2. Ricorre nell’interesse del D. il difensore fiduciario, con i seguenti motivi:

– violazione di legge in relazione all’art. 438 c.p.p., comma 5, art. 441 c.p.p. e "abnormità del provvedimento": il ricorrente ripropone la doglianza proposta in appello, perchè il Giudice del primo grado dopo aver ammesso il D. all’abbreviato condizionato all’acquisizione di documenti afferenti uno specifico oggetto, avrebbe accettato anche altri documenti inviati di propria iniziativa dalla P. (titolare all’epoca dell’Ufficio cui il tribunale aveva chiesto i documenti indicati dall’imputato); l’assunto della Corte distrettuale, secondo la quale comunque di tali documenti non sarebbe stato tenuto conto nella decisione, da un lato sarebbe irrilevante, rilevando la violazione dell’art. 438 c.p.p., comma 5 in sè (sia sotto il profilo dell’abnormità che, in subordine, sotto il profilo della nullità), da un altro sarebbe infondato, perchè nella motivazione del Tribunale sulla malafede di D. sarebbero rinvenibili parte delle considerazioni svolte in alcuni dei documenti "eccedenti";

– violazione di legge in relazione all’art. 368 c.p. e manifesta illogicità della motivazione: perchè mancherebbe la prova che i destinatari dell’esposto lo avessero effettivamente ricevuto e perchè solo la polizia giudiziaria avrebbe l’obbligo di informare l’autorità giudiziaria delle notizie di reato pervenutele;

– violazione di legge, mancanza e manifesta illogicità della sentenza, in relazione all’elemento psicologico del reato, perchè il D. sarebbe stato profondamente convinto delle vessazioni subite e denunciate, come risultante anche dalle dichiarazioni del teste C.;

– violazione di legge in relazione agli artt. 62 bis e 69 c.p., in relazione alla mancata applicazione delle attenuanti generiche nella loro massima estensione e al giudizio di equivalenza tra le circostanze.
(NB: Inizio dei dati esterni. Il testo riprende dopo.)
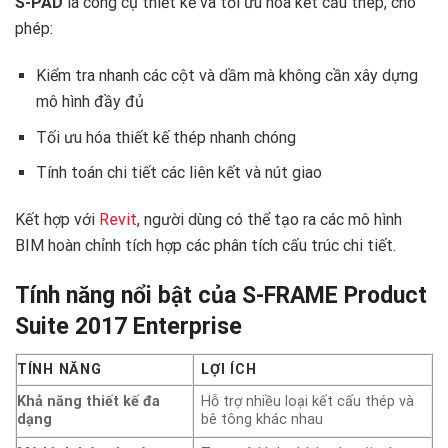
S-PAD
là công cụ thiết kế và tối ưu hóa kết cấu thép, cho
phép:
Kiểm tra nhanh các cột và dầm mà không cần xây dựng
mô hình đầy đủ
Tối ưu hóa thiết kế thép nhanh chóng
Tính toán chi tiết các liên kết và nút giao
Kết hợp với
Revit
, người dùng có thể tạo ra các mô hình
BIM hoàn chỉnh tích hợp các phân tích cấu trúc chi tiết. ️
Tính năng nổi bật của S-FRAME Product
Suite 2017 Enterprise
TÍNH NĂNG
LỢI ÍCH
Khả năng thiết kế đa
Hỗ trợ nhiều loại kết cấu thép và
dạng
bê tông khác nhau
3. Il primo motivo è inammissibile per manifesta infondatezza e genericità. Correttamente la Corte distrettuale ha ritenuto assorbente il fatto che, dei documenti della cui acquisizione ulteriore, anche solo in via di fatto, il ricorrente si duole, la motivazione della decisione di primo grado non aveva tenuto conto.

La contestazione che a tale assunto rivolge il ricorrente è svolta in termini di assoluta aspecificità.

Il secondo motivo è, quanto al primo assunto, diverso da quelli consentiti, afferendo lo stretto merito e, quanto al secondo, manifestamente infondato, posto che nell’art. 368 c.p. la locuzione "altra autorità" non si riferisce alla sola polizia giudiziaria.

La limitazione non è affermata dalla norma, che altrimenti non avrebbe avuto ragione alcuna di utilizzare una formula del genere in luogo del richiamo specifico ed univoco appunto alla "polizia giudiziaria", e il riferimento ad autorità anche diverse dalla sola polizia giudiziaria costituisce esatta applicazione del principio positivo generale, ex art. 331 c.p.p., che qualunque autorità pubblica riceva e comunque acquisisca, per ragioni istituzionali, notizia di un reato ha l’obbligo di trasmetterla all’autorità giudiziaria o alla polizia giudiziaria, con ciò dando seguito giudiziario certo alla notizia.

Terzo e quarto motivo sono inammissibili perchè diversi da quelli consentiti, prospettando censure di merito che sollecitano una rivalutazione del corrispondente apprezzamento, preclusa in questa sede di legittimità.

All’inammissibilità del ricorso segue la condanna al pagamento delle spese processuali e della somma, equa al caso, di Euro 1000 alla Cassa delle ammende.

P.Q.M.

Dichiara inammissibile il ricorso e condanna il ricorrente al pagamento delle spese processuali e della somma di Euro 1000 alla Cassa delle ammende.

Testo non ufficiale. La sola stampa del bollettino ufficiale ha carattere legale.